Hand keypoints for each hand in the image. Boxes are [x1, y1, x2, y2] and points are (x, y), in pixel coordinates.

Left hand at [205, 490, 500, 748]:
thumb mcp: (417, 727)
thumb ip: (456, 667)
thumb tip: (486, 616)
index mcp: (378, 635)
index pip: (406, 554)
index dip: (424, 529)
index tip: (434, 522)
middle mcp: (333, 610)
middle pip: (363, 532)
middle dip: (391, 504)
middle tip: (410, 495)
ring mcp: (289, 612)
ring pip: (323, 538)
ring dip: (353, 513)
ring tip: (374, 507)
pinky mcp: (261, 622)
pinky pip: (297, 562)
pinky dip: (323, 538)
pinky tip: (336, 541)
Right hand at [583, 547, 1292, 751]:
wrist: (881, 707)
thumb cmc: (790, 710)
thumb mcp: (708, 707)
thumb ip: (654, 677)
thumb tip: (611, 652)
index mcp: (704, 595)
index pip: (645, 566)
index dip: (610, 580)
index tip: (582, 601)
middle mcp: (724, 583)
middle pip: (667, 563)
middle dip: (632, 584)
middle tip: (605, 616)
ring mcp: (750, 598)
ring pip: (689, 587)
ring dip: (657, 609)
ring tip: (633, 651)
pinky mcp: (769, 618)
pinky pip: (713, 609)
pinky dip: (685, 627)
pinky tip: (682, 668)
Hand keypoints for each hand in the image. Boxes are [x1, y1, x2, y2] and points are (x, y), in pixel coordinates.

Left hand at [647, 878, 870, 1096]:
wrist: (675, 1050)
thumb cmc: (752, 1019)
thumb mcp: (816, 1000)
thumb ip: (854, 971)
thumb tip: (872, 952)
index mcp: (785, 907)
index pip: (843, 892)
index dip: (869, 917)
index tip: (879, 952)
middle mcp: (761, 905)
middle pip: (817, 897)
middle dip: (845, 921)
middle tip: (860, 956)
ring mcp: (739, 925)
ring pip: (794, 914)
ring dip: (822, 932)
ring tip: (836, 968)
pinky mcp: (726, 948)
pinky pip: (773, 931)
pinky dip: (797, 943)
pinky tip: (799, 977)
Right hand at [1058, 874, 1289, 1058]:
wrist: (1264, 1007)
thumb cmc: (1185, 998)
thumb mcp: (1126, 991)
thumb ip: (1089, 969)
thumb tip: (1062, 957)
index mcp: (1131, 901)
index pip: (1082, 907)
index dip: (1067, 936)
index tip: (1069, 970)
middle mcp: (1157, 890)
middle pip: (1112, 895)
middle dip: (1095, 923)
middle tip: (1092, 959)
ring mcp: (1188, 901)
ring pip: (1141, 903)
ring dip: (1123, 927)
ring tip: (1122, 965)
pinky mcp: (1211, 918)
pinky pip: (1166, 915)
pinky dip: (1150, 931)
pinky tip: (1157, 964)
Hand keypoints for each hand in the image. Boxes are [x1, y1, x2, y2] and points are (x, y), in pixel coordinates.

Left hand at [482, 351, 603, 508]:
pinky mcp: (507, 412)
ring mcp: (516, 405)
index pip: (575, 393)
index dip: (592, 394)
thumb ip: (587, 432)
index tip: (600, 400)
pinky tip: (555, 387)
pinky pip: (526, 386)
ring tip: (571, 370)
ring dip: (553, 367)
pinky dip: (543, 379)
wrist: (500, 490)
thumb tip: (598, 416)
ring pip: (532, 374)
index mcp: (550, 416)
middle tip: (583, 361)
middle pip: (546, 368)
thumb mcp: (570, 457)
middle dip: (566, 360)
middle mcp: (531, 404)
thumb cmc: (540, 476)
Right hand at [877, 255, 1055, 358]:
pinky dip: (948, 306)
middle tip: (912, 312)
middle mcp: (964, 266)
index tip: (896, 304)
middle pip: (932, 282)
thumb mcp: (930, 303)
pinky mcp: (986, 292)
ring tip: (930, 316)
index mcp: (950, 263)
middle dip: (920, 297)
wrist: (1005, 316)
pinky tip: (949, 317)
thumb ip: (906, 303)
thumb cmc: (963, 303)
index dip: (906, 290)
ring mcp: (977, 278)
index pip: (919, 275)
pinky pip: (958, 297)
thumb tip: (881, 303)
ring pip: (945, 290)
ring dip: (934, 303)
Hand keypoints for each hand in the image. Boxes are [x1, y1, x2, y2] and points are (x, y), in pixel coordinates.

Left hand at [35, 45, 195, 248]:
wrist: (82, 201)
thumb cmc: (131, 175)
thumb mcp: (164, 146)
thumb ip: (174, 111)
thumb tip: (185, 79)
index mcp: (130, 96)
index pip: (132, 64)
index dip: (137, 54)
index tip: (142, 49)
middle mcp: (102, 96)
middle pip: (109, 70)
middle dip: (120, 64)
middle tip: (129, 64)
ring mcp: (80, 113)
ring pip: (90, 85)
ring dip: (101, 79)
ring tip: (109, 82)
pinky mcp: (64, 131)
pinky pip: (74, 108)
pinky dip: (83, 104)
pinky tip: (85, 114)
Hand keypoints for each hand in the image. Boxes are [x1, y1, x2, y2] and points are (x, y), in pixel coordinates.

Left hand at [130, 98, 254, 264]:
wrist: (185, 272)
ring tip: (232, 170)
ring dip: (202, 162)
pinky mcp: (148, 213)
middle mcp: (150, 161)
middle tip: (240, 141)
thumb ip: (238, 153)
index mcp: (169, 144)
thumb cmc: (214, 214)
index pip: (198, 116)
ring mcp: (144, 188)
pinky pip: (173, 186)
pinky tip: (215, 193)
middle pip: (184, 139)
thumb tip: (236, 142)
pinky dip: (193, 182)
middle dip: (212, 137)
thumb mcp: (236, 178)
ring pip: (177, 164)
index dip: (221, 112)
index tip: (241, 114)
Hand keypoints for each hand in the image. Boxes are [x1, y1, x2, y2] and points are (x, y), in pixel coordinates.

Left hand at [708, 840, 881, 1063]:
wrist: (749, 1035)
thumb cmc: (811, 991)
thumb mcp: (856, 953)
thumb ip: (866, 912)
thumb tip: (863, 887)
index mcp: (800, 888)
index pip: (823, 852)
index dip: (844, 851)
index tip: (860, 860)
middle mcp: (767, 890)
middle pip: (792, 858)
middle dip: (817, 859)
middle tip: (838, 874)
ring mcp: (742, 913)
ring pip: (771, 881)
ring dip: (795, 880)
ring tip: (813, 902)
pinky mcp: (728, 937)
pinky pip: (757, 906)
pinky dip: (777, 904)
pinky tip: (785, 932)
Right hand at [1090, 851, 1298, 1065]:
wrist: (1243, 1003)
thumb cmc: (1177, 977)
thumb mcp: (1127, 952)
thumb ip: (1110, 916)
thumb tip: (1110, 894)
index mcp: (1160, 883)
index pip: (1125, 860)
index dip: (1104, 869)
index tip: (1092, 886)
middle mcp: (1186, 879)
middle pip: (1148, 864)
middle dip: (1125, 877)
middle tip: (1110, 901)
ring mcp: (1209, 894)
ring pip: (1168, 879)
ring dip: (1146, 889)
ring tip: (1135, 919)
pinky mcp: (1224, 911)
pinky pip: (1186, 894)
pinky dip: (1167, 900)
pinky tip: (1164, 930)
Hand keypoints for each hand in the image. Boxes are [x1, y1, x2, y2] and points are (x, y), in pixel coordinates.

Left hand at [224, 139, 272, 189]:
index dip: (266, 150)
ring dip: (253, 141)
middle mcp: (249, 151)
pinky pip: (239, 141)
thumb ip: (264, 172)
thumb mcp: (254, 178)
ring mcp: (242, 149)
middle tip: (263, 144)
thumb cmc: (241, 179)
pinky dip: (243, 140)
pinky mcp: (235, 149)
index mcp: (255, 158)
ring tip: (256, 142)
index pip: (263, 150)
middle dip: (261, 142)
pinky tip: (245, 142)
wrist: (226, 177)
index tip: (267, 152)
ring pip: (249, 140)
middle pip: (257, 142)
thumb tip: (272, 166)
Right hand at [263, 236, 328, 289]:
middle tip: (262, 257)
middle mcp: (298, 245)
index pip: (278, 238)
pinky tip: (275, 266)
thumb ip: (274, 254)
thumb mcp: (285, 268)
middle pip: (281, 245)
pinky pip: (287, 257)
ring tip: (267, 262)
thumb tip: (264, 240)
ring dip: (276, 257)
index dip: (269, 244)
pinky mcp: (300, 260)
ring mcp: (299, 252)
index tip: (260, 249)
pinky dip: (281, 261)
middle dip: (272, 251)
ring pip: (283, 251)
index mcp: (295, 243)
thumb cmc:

+++

▸ WORK TO COMPLETE
Using the entries above, extract exactly the span from the line with "middle pip: (546, 368)" to the line with "thumb ip: (174, 111)", both lines included; leave out everything else.

▸ RESULT
middle pip: (546, 368)
thumb mcp: (570, 457)
middle dip: (566, 360)
middle mcp: (531, 404)
thumb cmc: (540, 476)
Right hand at [877, 255, 1055, 358]:
pinky dip: (948, 306)
middle tip: (912, 312)
middle mcp: (964, 266)
index tip: (896, 304)
middle pip: (932, 282)
thumb mcp: (930, 303)
pinky mcp: (986, 292)
ring tip: (930, 316)
index mcp: (950, 263)
middle dip: (920, 297)
wrist: (1005, 316)
pinky tip: (949, 317)
thumb ip: (906, 303)
thumb cmc: (963, 303)
index dip: (906, 290)
ring mcp: (977, 278)
index pip: (919, 275)
pinky pip: (958, 297)
thumb tip: (881, 303)
ring pip: (945, 290)
ring dip: (934, 303)
Hand keypoints for each hand in the image. Boxes are [x1, y1, x2, y2] and points are (x, y), in pixel coordinates.

Left hand at [35, 45, 195, 248]:
wrist: (82, 201)
thumb cmc: (131, 175)
thumb mcp: (164, 146)
thumb ip: (174, 111)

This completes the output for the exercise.